I. Week 1

A. Announcements

The assignment will be posted in two parts, although it will be handed in all at once at the beginning of the next section, as in the course handout.

B. Put on board for reference during the lecture

Methodological distinctions

Direct memory tests

Recall: Cued, free

Recognition ("new/old")

Indirect memory tests

e.g. better perception, perceived humor, etc.

Underlying process distinctions

Familiarity (feeling of familiarity without source)

Recollection

Generic, overall term: Retrieval

C. Content introduction (On overheads)

1. An unaware as well as an aware component in much of cognition: Controlled & automatic, analytic & nonanalytic.

Indirect tests with amnesics: Lose conscious. deliberate memory, but show an effect of single prior events on current performance ("you are the type who would like Miles Davis"; Klaperet’s pin; Whittlesea’s joke). Referred to as indirect memory tests because the person is not explicitly asked to remember anything.

Memory in normals: Commonly recognize someone, but can't get any more back... a feeling of familiarity without content. More extreme: Item from a previously seen list is later seen better, even when people say they don’t remember it being in this list.

Perception: T-scope -- often not experienced as seeing. Hard to differentiate between guessing and "really seeing." But, guesses are commonly above chance even when the subjects report "just guessing." Difference between forced choice and free report. Possible interest in the task: Speed reading, normal "fast" perception.

Categorization (naming, diagnosis): Hunches without rules.

Indirect tests that have different retention characteristics: Ability to read a word previously experienced in context stays more constant across time than does ability to recognize the word as having been experienced before.

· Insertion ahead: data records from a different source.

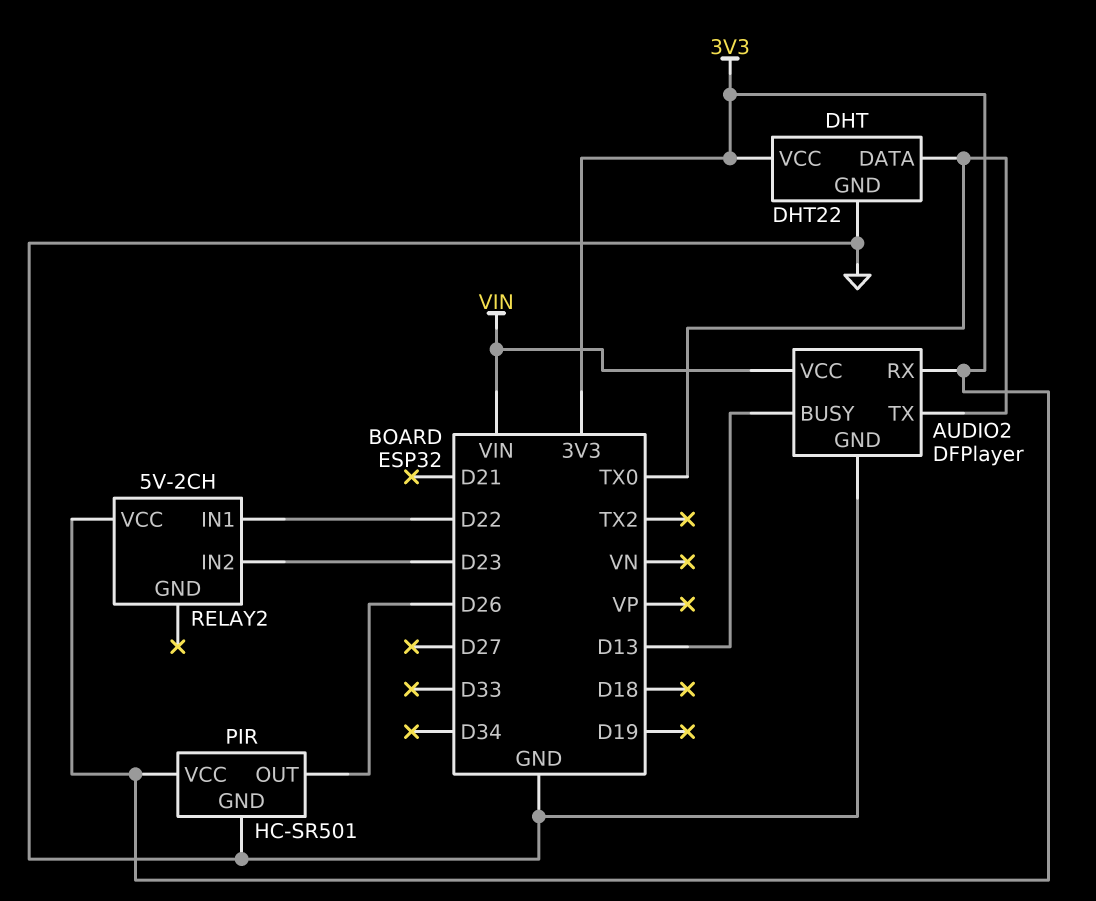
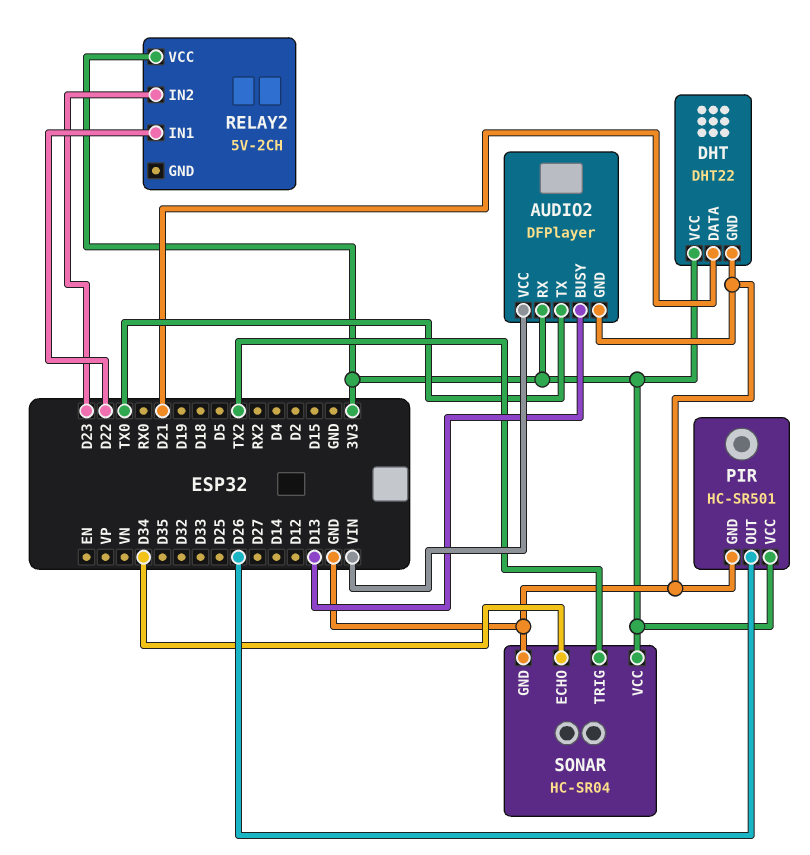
DHT pin DATA: TX0 -> D21
SONAR: none -> HC-SR04
SONAR pin ECHO: none -> D34
SONAR pin GND: none -> GND
SONAR pin TRIG: none -> TX2
SONAR pin VCC: none -> 3V3

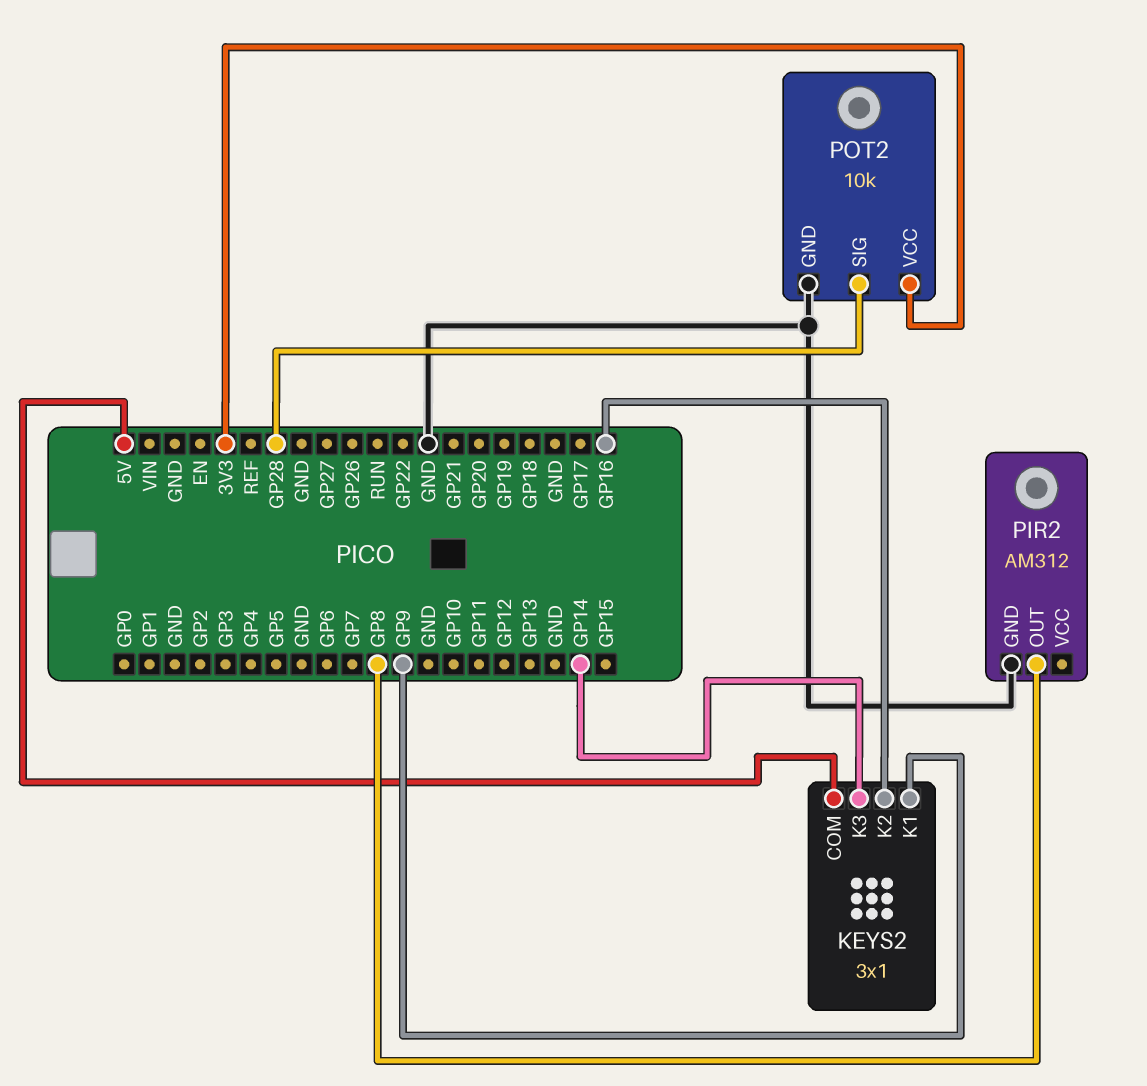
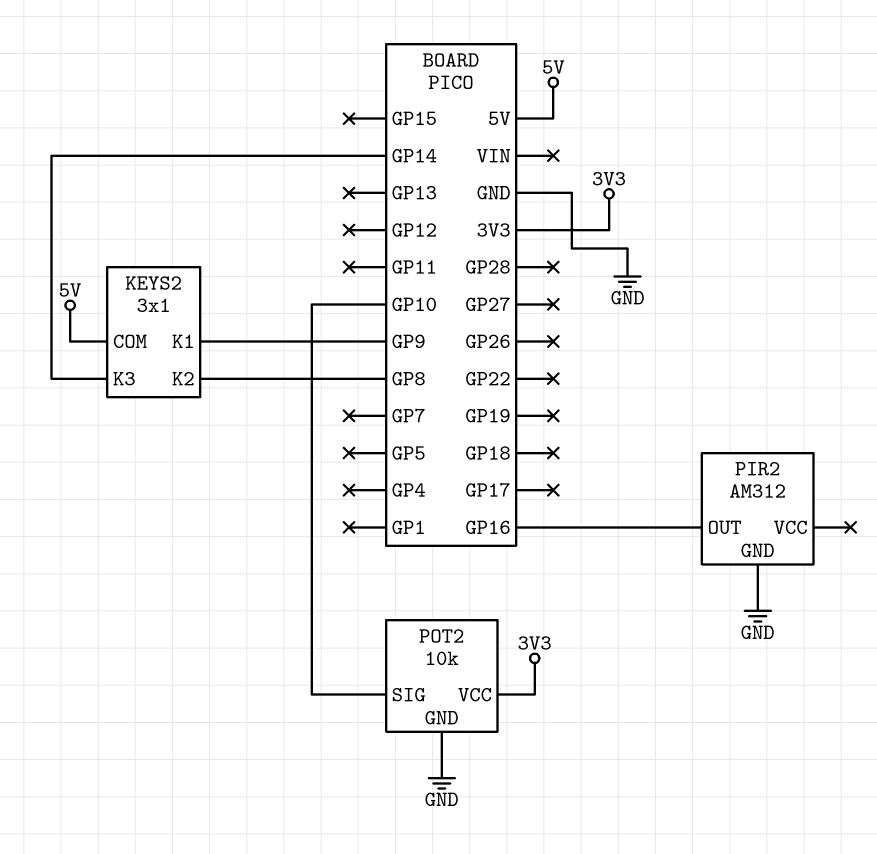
KEYS2 pin K2: GP16 -> GP8
PIR2 pin OUT: GP8 -> GP16
POT2 pin SIG: GP28 -> GP10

"Sleeper effect:" A message is apparently more persuasive after a delay -- possibly when the source is forgotten.

? Subliminal advertising: Rumored to produce involuntary persuasion (for a follow-up, see Begg’s work on illusory belief).

D. How are they related to one another?

Possibly the "unaware" component is just a weak version of the more aware component, and, since it is essentially the same thing, it is of no special importance.

On the other hand, it might be that this unaware component represents a different kind of functioning, with its own characteristics, that supports performance under distinctly different conditions. Maybe we can be influenced "unconsciously" in a way that we can't fully control.

These questions raised interest in finding a way to separate them.

E. Problem: How do we get evidence that converges on this idea that there are two

different components. A common prior approach: Find circumstances under which only the "unaware" component was functioning. Aim: Prove that it is really there and that it influences behavior.

Maybe unconscious perception was characteristically fast and efficient: Maybe there is a speed of exposure that makes

Maybe if the person is distracted during initial exposure, then the presentation will affect processing without us being aware of it and without effective control over it.

? Sleep presentation

The problems with each of these approaches:

These require very special conditions. The more special they are, the more unlikely that these are conditions we normally experience.

Even so, there is always a way to question whether the presentation was "truly unconscious."

F. Jacoby's approach: Opposition procedure -- exclusion condition. Emphasize the process of discovery.

Fame (normal condition is inclusion)

Recognition memory (normal condition is inclusion)

G. Introduction to the experiment underlying the data set

Describe "Main Experiment" (as posted in the assignment).